Five years ago, the UK Modern Slavery Act introduced transparency in the supply chains (TISC) measures requiring big companies to report on their efforts to prevent modern slavery in their supply chains.
The reporting requirement introduced by the Modern Slavery Act was designed to allow consumers and civil society to exercise accountability over companies that effectively control complex global production networks and commodity chains.

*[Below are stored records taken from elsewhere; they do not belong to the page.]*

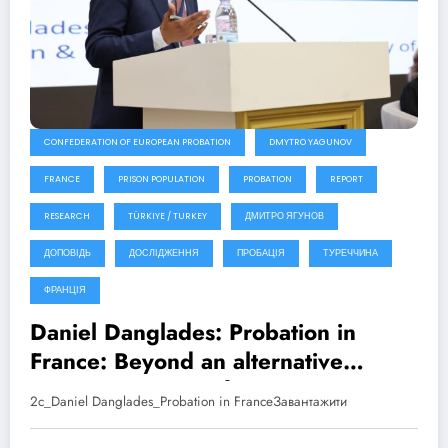
CONFEDERATION OF EUROPEAN PROBATION
DMYTRO YAGUNOV
FRANCE
PRISON POPULATION
PROBATION
REPORT
RESEARCH
TÜRKIYE / TURKEY
ДМИТРО ЯГУНОВ
ДОПОВІДЬ
ДОСЛІДЖЕННЯ
ПРОБАЦІЯ
ТУРЕЧЧИНА
ФРАНЦІЯ
Daniel Danglades: Probation in
France: Beyond an alternative
sanction. CEP Conference –
2c_Daniel Danglades_Probation in FranceЗавантажити
Antalya, Türkiye (2025)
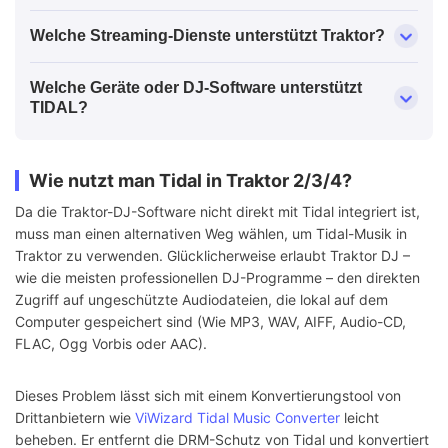
Welche Streaming-Dienste unterstützt Traktor?
Welche Geräte oder DJ-Software unterstützt
TIDAL?
Wie nutzt man Tidal in Traktor 2/3/4?
Da die Traktor-DJ-Software nicht direkt mit Tidal integriert ist,
muss man einen alternativen Weg wählen, um Tidal-Musik in
Traktor zu verwenden. Glücklicherweise erlaubt Traktor DJ –
wie die meisten professionellen DJ-Programme – den direkten
Zugriff auf ungeschützte Audiodateien, die lokal auf dem
Computer gespeichert sind (Wie MP3, WAV, AIFF, Audio-CD,
FLAC, Ogg Vorbis oder AAC).
Dieses Problem lässt sich mit einem Konvertierungstool von
Drittanbietern wie
ViWizard Tidal Music Converter
leicht
beheben. Er entfernt die DRM-Schutz von Tidal und konvertiert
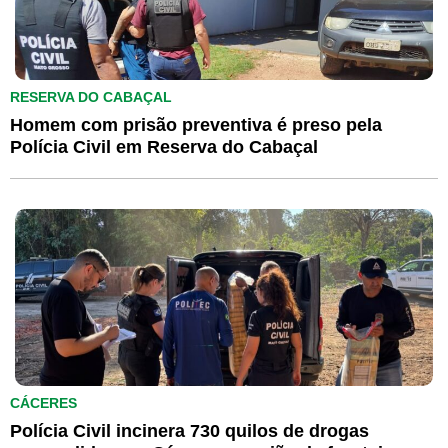
RESERVA DO CABAÇAL
Homem com prisão preventiva é preso pela
Polícia Civil em Reserva do Cabaçal
CÁCERES
Polícia Civil incinera 730 quilos de drogas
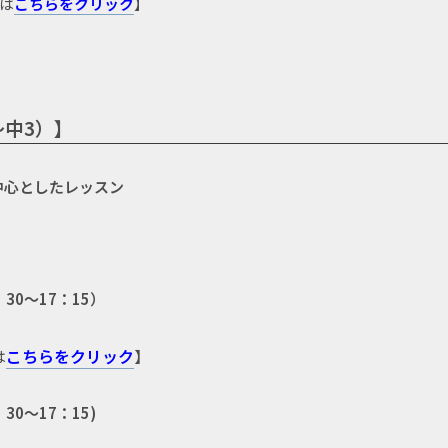
は
こちらをクリック
】
中3）】
中心としたレッスン
30～17：15）
は
こちらをクリック
】
0～17：15)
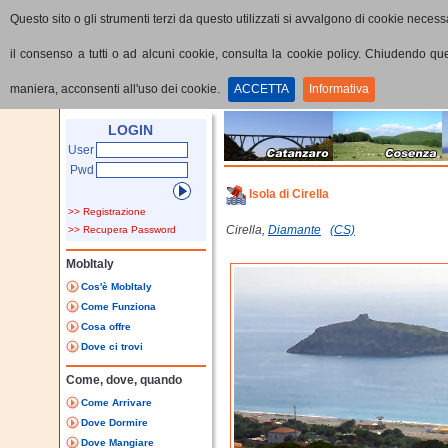
Questo sito o gli strumenti terzi da questo utilizzati si avvalgono di cookie necessa
il consenso a tutti o ad alcuni cookie, consulta la cookie policy. Chiudendo q
maniera, acconsenti all'uso dei cookie.
ACCETTA
Informativa
Home
Punti di interesse
Dettaglio PoI
LOGIN
User
Pwd
Isola di Cirella
>> Registrazione
Cirella,
Diamante
(CS)
>> Recupera Password
MobItaly
Cos'è MobItaly
Come Funziona
Cosa offre
Dove ci trovi
Come, dove, quando
Come Arrivare
Dove Dormire
Dove Mangiare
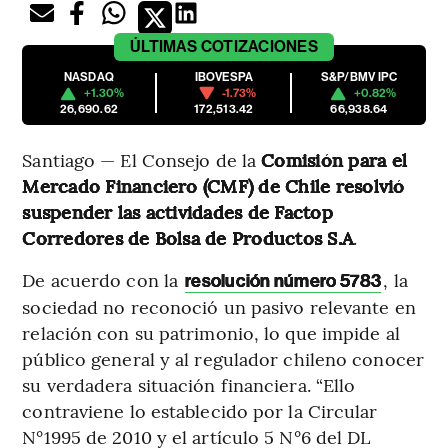
ÚLTIMAS
COTIZACIONES
NASDAQ
IBOVESPA
S&P/BMV IPC
+1.30%
-1.73%
+0.82%
26,690.62
172,513.42
66,938.64
Santiago — El Consejo de la
Comisión para el
Mercado Financiero (CMF) de Chile resolvió
suspender las actividades de Factop
Corredores de Bolsa de Productos S.A
.
De acuerdo con la
, la
resolución número 5783
sociedad no reconoció un pasivo relevante en
relación con su patrimonio, lo que impide al
público general y al regulador chileno conocer
su verdadera situación financiera. “Ello
contraviene lo establecido por la Circular
N°1995 de 2010 y el artículo 5 N°6 del DL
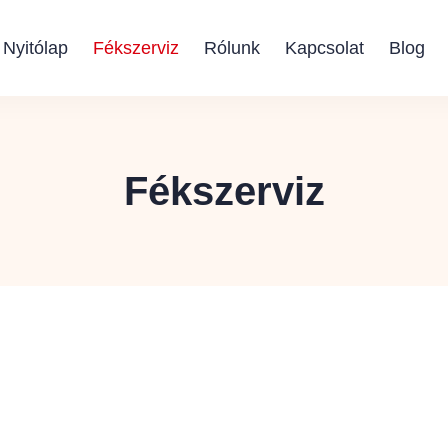
Nyitólap
Fékszerviz
Rólunk
Kapcsolat
Blog
Fékszerviz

These requirements have been criticised for lacking teeth and the effectiveness of the reporting model has been called into question in various studies, including during the Independent Review of the UK Modern Slavery Act in 2019.
Although the TISC requirements have pushed many organisations to release information about their supply systems, it is not clear how civil society, governments and regulators might be able to use this information to hold firms accountable for human rights breaches in their supply chain.
This project assessed civil society reports evaluating the corporate Modern Slavery Act statements to provide an overview of how the TISC measures have performed to date and assess what regulations and interventions could be considered by policy-makers to strengthen section 54 of the Modern Slavery Act 2015 on transparency in supply chains.
The project took a wider view to compare the corporate regulations in other areas such as bribery, gender pay gap or environmental impact, both in the UK and other jurisdictions, to gather evidence relating to what the regulations require companies to do and how it is enforced.